Monday, February 27, 2012

The Food Matters Project: Penne with Brussel Sprouts, Figs, Hazelnuts, and Pradera



Here's the fourth installment of the Food Matters Project, the brainchild of Sarah of 20somethingcupcakes and Kate from Cookie + Kate. Each week we all - here's the 'we' and we've grown to just over three dozen fellow foodie bloggers - cook the same recipe, from Mark Bittman's The Food Matters Cookbook, posting our interpretations and adaptations.

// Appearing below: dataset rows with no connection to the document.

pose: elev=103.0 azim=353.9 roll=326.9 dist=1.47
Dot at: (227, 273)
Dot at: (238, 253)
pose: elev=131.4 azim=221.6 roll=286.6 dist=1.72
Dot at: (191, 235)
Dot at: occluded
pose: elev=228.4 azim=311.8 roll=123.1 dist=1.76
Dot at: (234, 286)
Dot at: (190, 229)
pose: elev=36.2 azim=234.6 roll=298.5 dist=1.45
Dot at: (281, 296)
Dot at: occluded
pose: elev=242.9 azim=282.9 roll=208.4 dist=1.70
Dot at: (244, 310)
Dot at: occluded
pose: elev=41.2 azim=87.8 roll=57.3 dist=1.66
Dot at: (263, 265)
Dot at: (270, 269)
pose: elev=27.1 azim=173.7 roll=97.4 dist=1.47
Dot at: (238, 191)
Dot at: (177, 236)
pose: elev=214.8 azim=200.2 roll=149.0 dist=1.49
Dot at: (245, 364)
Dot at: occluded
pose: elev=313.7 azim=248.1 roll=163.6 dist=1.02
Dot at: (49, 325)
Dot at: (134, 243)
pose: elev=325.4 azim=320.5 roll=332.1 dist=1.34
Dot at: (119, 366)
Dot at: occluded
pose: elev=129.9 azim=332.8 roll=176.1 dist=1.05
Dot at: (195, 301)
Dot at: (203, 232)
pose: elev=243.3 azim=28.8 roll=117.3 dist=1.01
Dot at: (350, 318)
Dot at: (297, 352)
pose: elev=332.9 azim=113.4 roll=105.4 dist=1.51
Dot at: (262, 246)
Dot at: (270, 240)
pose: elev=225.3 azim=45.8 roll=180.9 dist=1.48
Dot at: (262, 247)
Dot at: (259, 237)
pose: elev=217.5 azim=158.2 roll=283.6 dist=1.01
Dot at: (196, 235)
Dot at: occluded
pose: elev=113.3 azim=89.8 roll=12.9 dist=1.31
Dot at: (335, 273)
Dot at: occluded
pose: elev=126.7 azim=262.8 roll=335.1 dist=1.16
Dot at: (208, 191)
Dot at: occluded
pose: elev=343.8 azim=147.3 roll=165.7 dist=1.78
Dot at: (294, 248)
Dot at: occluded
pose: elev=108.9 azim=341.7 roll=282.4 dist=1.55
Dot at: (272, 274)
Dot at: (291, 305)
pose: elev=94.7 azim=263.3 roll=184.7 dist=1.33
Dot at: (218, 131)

This week Marcia of twentybysixty assigned us Mark's Baked Rigatoni with Brussel Sprouts, Figs, and Blue Cheese. Click here for our hostess's post. Or click here, and look in the comments, to see what the others whipped up.

I had an extremely busy weekend and needed to squeeze this dinner in today, so I skipped the baking part and I substituted ingredients to match what I had on-hand. It came together very quickly while I was on a conference call about an annual fundraising event - yes, I am a multitasking maniac - and it was a hit! But I must admit that brussel sprouts are a family favorite. When we see brussel sprouts on the stalk at Trader Joe's, my 9-year-old does a little happy dance and blurts out, "Mom! Brussel sprouts! Can we have brussel sprouts tonight?!?" I cannot tell you how many people stare at me when he does that. So proud. "Absolutely, we can have that for dinner," I always say.

2 lb brussel sprouts, halved
2 T dried figs, destemmed and halved
1/2 C Pradera* (pictured), rough chopped
1/2 C raw hazelnuts, rough chopped
fresh basil leaves, thinly sliced
fresh thyme, destemmed
olive oil
1/2 C whole milk fresh ricotta
freshly ground pink Himalaya salt and flower pepper
whole wheat penne

While the penne cooks, quickly sear the brussel sprouts in a large flat-bottomed pan in a splash of olive oil. Once the sprouts are cooked by still firm, add the dried figs, Pradera, and hazelnuts. Season with salt and pepper. Stir in the ricotta cheese, adding olive oil, until all of the pasta is coated evenly. Serve with fresh herbs sprinkled on top.

*A quick note about Pradera. You might see it called Roomano Pradera Gouda. It's an aged farmhouse gouda made in the Netherlands. It's a light caramel color and there are salty, sweet crystals in the brittle cheese that are like little flavor explosions in each bite. Can you tell I'm smitted? It's delicious.